We present a successful realization of sneutrino tribrid inflation model based on a gauged $U(1)_{B-L}$ extension of Minimal Supersymmetric Standard Model (MSSM). A single interaction term involving the $B-L$ Higgs field and the right-handed neutrinos serves multiple purposes. These include the generation of heavy Majorana masses for the right-handed neutrinos to provide an explanation for the tiny neutrino masses via the seesaw mechanism, a realistic scenario for reheating and non-thermal leptogenesis with a reheat temperature as low as $10^6$ GeV, and a successful realization of inflation with right-handed sneutrino as the inflaton. The matter parity which helps avoid rapid proton decay survives as a $Z_{2}$ subgroup of a $U(1)$$R$-symmetry.
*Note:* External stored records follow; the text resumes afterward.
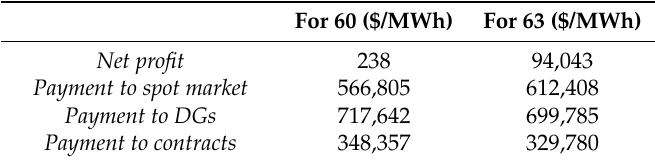
Table 12. Retailer’s profit and costs under different average selling prices in the fourth scheme.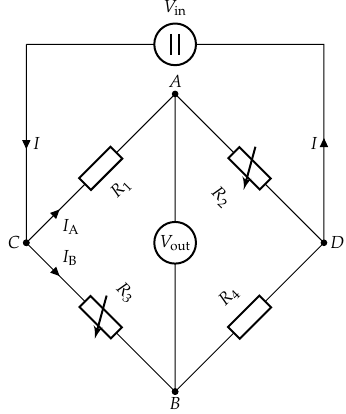
Figure 2. Diagonally configured Wheatstone bridge with two variable resistors (strain gauges) R 2 and R 3 and two passive resistors R 1 and R 4 . This configuration measures normal strain independently of bending strain. V out = B x in Equation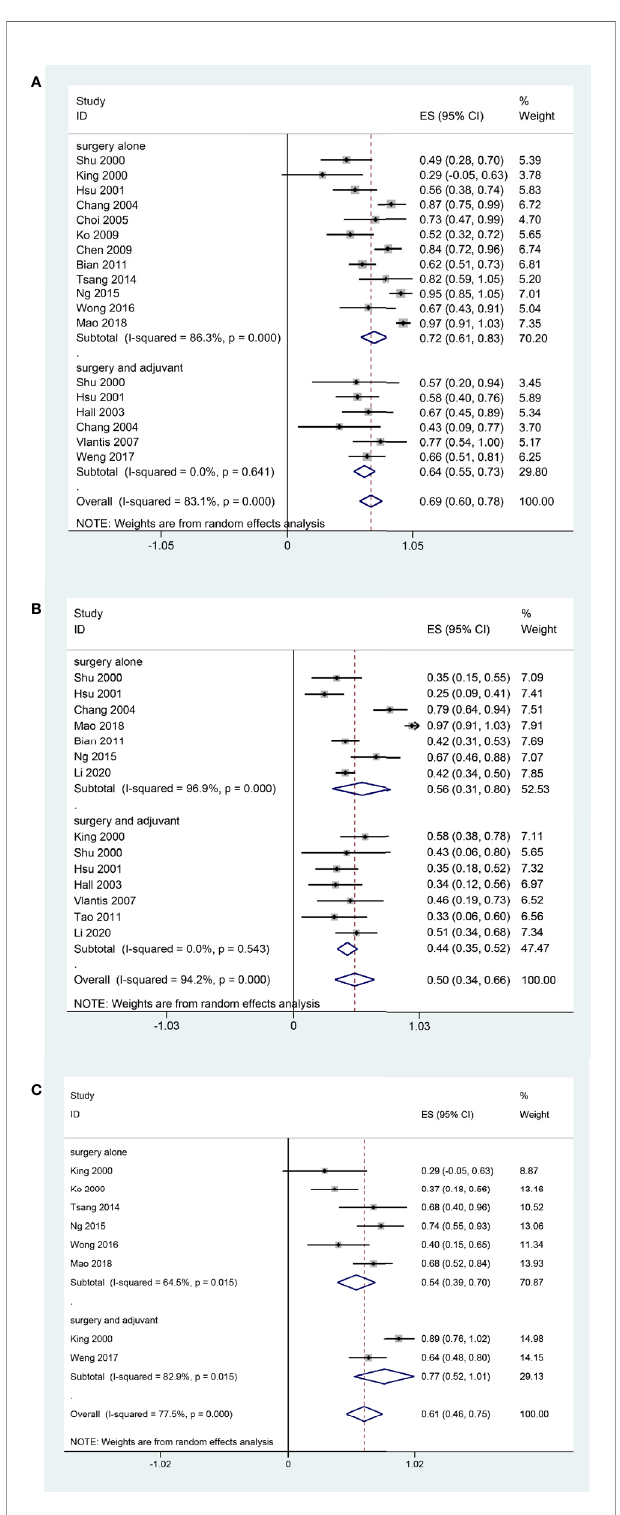
FIGURE 3 | Forest plot of subgroup meta-analysis Pooled 2-year OS (A) ; Pooled 5-year OS (B) ; Pooled 2-year DFS (C) . Subgroups were strati fi ed according to the postoperative adjuvant therapy status of the patients in each study.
Depending on the choice of model parameters yields the following predicted range of the tensor to scalar ratio, $3 \times 10^{-11}\lesssim r\lesssim 7\times 10^{-4}$ ($ 6 \times 10^{-7} \lesssim r \lesssim 0.01 $), and the running of the scalar spectral index, $-0.00022 \lesssim dn_s/d\ln k \lesssim -0.0026$ ($-0.00014 \lesssim dn_s/d\ln k \lesssim 0.005$), along with the $B-L$ breaking scale, $ 3 \times 10^{14}\lesssim M/ \text{GeV}\lesssim 5 \times 10^{15}$ ($ 6 \times 10^{15}\lesssim M/ \text{GeV}\lesssim 2 \times 10^{16}$), calculated at the central value of the scalar spectral index, $n_s =0.966$, reported by Planck 2018. The possibility of realizing metastable cosmic strings in a grand unified theory setup is briefly discussed. The metastable cosmic string network admits string tension values in the range $10^{-8} \lesssim G\mu_s \lesssim 10^{-6}$, and predicts a stochastic gravitational wave background lying within the 2-$\sigma$ bounds of the recent NANOGrav 12.5-yr data.